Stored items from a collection
○ ○ ○ ○ ○ ○ ○
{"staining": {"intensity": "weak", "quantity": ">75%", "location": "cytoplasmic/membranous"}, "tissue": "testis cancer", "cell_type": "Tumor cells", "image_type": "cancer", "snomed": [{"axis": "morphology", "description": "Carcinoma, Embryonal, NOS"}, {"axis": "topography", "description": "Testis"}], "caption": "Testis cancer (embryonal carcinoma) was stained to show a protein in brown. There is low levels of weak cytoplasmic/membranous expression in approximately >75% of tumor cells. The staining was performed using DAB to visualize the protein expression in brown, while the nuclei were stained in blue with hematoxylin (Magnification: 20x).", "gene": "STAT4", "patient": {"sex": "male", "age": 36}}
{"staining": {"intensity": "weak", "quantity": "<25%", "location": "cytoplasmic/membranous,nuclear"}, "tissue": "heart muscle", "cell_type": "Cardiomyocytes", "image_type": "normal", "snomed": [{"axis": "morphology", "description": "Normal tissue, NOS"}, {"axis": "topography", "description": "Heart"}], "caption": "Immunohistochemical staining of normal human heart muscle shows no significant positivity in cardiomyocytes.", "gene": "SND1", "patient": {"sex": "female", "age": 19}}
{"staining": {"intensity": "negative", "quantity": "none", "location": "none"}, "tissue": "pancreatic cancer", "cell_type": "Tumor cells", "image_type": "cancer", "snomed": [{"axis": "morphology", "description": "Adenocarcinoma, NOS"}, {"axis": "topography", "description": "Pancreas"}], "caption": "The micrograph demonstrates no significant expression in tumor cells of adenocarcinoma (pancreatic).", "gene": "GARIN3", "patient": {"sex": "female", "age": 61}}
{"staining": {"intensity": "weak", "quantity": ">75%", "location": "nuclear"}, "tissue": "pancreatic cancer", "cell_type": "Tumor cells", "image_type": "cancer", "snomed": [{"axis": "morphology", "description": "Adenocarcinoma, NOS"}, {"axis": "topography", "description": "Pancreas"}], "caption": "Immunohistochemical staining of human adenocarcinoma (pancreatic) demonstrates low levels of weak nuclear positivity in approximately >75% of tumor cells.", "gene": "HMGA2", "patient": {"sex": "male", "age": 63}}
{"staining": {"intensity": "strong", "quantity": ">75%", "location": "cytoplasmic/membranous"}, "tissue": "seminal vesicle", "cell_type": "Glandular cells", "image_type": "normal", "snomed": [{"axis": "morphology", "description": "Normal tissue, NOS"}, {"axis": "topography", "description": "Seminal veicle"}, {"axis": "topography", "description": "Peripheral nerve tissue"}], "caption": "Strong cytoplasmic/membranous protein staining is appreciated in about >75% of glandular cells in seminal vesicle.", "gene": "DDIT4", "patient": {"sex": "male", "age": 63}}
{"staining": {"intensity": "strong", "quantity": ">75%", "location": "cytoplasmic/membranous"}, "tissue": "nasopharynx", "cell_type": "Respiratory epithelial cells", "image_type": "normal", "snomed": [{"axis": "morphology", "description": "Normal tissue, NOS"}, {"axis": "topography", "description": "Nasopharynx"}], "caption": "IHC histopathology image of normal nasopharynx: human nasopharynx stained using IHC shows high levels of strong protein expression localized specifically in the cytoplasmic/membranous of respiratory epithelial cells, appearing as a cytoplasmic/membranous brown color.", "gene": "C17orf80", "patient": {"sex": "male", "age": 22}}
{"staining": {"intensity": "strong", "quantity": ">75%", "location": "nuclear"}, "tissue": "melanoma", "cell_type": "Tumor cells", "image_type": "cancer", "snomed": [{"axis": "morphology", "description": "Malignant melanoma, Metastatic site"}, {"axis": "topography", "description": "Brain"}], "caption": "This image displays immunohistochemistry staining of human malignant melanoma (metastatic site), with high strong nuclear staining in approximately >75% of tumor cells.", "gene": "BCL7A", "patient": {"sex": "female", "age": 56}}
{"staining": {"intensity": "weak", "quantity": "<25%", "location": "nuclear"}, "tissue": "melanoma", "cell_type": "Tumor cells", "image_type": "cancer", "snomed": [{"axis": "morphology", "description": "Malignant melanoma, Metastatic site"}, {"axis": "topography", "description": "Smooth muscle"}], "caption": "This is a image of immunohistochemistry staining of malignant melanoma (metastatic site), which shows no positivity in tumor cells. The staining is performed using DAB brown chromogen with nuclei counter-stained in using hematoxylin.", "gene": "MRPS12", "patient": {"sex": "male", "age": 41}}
○ ○ ○ ○ ○ ○ ○
▶ _EXERCISE GOAL_: Copy each line of the data that contains the word "performed".

▶ _ANSWER TO THIS TASK_:
{"staining": {"intensity": "weak", "quantity": ">75%", "location": "cytoplasmic/membranous"}, "tissue": "testis cancer", "cell_type": "Tumor cells", "image_type": "cancer", "snomed": [{"axis": "morphology", "description": "Carcinoma, Embryonal, NOS"}, {"axis": "topography", "description": "Testis"}], "caption": "Testis cancer (embryonal carcinoma) was stained to show a protein in brown. There is low levels of weak cytoplasmic/membranous expression in approximately >75% of tumor cells. The staining was performed using DAB to visualize the protein expression in brown, while the nuclei were stained in blue with hematoxylin (Magnification: 20x).", "gene": "STAT4", "patient": {"sex": "male", "age": 36}}
{"staining": {"intensity": "weak", "quantity": "<25%", "location": "nuclear"}, "tissue": "melanoma", "cell_type": "Tumor cells", "image_type": "cancer", "snomed": [{"axis": "morphology", "description": "Malignant melanoma, Metastatic site"}, {"axis": "topography", "description": "Smooth muscle"}], "caption": "This is a image of immunohistochemistry staining of malignant melanoma (metastatic site), which shows no positivity in tumor cells. The staining is performed using DAB brown chromogen with nuclei counter-stained in using hematoxylin.", "gene": "MRPS12", "patient": {"sex": "male", "age": 41}}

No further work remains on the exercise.